EC2 Container Service (ECS) Essentials:
- ECS is a container management service that supports Docker.
- It allows you to easily create and mange a fleet of Docker containers on a cluster of EC2 instances.
Why use ECS/Containers?
- Create distributed application and Microservices:
- Create application architecture comprised of independent tasks or processes (micro services).
- For example, you can have separate containers for various components of your application:
- Webserver
- Application server
- Message queue
- Backend servers
- This allows you to start, stop, manage, monitor and scale each container independently.
- Batch and ETL Jobs:
- Package batch and ETL jobs into containers and deploy them into an shared EC2 cluster(s).
- Run different versions of the same job or multiple jobs on the same cluster.
- Share cluster capacity with other processes and or grow job dynamically on-demand to improve resource utilization.
- Continuous Integration and Deployment
- By using Dockers Image versioning, and create a Docker Image that can be deployed into your containers.
- This allows you to avoid an application from working in a developer environment and not working in a production environment because the Docker daemon is the same across all environment.
Dockerfile:
- A plain text file (script) that specifies all of the components that are included in the container.
- Basically, it's the instructions for what will be placed inside a given container.
Container/Docker Image:
- A container/docker image is built from a Dockerfile.
- The container/docker image contains all the downloaded software, code, runtime, system tools, and libraries (as outlined in the Dockfile).
- i.e. if the Dockerfile specifies PHP to be downloaded and installed, then the container/docker image will have PHP downloaded an installed.
Container Registry:
- A container registry is a repository where container/docker images are stored and accessed from when needed.
A container registry can be:
- Located on AWS via the ECR service (EC2 Container Registry).

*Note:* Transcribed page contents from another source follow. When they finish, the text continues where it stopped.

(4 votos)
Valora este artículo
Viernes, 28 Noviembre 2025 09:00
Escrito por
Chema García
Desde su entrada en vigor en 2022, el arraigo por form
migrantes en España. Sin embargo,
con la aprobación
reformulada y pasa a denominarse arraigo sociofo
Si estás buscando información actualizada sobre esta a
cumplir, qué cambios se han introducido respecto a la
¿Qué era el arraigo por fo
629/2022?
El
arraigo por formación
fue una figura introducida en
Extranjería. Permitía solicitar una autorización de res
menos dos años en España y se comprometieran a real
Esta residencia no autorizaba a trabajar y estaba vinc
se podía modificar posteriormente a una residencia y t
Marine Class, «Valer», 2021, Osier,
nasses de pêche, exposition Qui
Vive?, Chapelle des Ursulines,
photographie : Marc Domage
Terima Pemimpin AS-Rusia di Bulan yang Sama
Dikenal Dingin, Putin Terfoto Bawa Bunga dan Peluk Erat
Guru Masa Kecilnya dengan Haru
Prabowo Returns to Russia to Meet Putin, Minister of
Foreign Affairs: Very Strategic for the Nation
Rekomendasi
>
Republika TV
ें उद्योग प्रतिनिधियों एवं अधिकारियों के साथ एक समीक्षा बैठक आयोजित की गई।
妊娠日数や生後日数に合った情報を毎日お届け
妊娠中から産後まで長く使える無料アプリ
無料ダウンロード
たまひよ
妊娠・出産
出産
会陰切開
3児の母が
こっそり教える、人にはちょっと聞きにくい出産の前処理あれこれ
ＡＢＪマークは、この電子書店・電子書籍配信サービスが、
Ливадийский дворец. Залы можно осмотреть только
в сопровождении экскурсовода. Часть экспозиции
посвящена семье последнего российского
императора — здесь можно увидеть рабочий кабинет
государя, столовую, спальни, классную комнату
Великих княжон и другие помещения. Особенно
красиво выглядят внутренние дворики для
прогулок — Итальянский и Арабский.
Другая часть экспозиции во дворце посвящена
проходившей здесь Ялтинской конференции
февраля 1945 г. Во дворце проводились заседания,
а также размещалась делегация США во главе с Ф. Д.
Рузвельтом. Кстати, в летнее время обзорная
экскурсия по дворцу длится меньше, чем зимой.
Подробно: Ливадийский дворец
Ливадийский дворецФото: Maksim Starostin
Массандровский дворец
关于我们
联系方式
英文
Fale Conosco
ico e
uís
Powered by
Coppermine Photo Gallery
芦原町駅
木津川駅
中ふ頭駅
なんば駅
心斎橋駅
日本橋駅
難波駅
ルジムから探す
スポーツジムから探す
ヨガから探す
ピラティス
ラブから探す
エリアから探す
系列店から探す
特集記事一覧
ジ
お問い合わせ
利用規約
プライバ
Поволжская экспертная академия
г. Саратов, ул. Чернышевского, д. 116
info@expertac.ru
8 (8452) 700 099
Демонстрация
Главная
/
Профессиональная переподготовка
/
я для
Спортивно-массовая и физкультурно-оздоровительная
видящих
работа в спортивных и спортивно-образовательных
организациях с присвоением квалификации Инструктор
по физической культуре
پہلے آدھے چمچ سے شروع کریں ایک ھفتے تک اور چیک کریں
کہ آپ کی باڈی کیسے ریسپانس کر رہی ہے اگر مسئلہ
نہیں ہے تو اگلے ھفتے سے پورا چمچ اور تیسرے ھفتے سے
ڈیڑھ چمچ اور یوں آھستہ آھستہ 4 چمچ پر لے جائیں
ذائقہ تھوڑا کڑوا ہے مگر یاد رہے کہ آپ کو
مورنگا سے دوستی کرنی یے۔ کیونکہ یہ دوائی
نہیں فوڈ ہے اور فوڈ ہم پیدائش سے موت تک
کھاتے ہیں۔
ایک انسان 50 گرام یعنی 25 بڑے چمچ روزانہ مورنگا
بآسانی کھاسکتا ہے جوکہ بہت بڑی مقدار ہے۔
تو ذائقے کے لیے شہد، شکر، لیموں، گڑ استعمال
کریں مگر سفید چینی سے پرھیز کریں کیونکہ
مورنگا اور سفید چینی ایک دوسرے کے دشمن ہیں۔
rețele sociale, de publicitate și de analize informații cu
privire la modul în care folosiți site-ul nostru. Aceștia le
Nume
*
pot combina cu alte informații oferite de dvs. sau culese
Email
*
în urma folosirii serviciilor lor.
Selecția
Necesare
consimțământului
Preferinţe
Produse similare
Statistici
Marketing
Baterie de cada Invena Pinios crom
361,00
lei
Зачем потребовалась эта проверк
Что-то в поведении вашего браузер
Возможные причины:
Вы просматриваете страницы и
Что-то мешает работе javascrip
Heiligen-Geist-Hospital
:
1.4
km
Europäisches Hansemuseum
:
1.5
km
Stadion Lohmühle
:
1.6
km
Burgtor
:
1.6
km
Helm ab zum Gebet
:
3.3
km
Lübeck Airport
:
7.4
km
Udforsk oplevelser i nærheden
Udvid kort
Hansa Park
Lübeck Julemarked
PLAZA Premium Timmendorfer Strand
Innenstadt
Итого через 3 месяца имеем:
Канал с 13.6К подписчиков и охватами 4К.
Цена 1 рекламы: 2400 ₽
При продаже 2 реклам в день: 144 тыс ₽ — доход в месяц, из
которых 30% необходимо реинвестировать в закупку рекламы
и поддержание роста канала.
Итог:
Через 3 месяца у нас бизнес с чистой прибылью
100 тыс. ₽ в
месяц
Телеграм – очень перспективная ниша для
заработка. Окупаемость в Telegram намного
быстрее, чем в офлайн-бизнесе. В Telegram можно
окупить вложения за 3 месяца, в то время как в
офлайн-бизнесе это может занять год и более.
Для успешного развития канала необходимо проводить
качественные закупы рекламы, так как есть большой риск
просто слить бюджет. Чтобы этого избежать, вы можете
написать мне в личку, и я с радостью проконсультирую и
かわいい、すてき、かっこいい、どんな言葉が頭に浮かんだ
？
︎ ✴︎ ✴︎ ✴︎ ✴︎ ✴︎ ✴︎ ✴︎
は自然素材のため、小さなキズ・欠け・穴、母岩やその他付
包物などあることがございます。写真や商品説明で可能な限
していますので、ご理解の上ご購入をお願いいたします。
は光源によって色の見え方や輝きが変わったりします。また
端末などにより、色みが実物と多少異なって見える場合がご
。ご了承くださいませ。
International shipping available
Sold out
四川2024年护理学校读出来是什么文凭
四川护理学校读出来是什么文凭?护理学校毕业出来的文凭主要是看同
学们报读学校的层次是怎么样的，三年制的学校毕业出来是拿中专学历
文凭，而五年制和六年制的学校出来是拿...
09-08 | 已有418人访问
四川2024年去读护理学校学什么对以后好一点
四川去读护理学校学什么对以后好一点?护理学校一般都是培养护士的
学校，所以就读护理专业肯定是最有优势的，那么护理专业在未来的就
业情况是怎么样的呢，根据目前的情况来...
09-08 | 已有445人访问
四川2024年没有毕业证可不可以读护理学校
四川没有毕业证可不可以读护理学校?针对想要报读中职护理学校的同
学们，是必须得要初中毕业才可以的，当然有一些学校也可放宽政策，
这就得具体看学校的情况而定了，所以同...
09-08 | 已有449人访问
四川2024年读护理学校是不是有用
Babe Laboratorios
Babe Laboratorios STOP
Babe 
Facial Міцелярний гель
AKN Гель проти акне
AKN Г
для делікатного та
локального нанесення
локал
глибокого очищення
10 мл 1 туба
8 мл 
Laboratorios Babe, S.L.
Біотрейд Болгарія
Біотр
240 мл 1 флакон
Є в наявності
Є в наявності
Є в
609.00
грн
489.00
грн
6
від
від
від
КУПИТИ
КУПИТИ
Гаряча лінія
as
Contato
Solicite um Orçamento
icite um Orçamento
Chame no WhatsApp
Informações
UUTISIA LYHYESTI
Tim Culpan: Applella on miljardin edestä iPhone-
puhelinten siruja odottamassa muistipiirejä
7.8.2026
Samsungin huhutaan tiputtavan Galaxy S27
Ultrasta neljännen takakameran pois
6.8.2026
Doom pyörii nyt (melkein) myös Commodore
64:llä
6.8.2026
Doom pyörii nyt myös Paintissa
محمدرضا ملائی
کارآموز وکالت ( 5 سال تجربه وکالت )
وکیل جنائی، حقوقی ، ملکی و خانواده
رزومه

A 3rd party repository like Docker Hub.
- Self-hosted registry.
ECS Task Definition:
- A JSON formatted text file that contains the "blueprint" for your application, including:
- Which container/docker image to use.
- The repository (container registry) the image is located in.
- Which ports should be open on the container instance.
- What data volumes should be used with the containers.
ECS Agent:
- The ECS Agent runs on each EC2 instance in the ECS cluster.
- It communicates information about the instances to ECS, including:
- Running tasks.
- Resource utilization.
- The ECS Agent is also responsible for starting/stopping tasks (when told to by ECS).
ECS Task:
- An ECS Task is the actual representation of the Task Definition on an EC2 instance inside of your container cluster.
- The ECS Agent will start/stop these tasks based on instruction/schedule.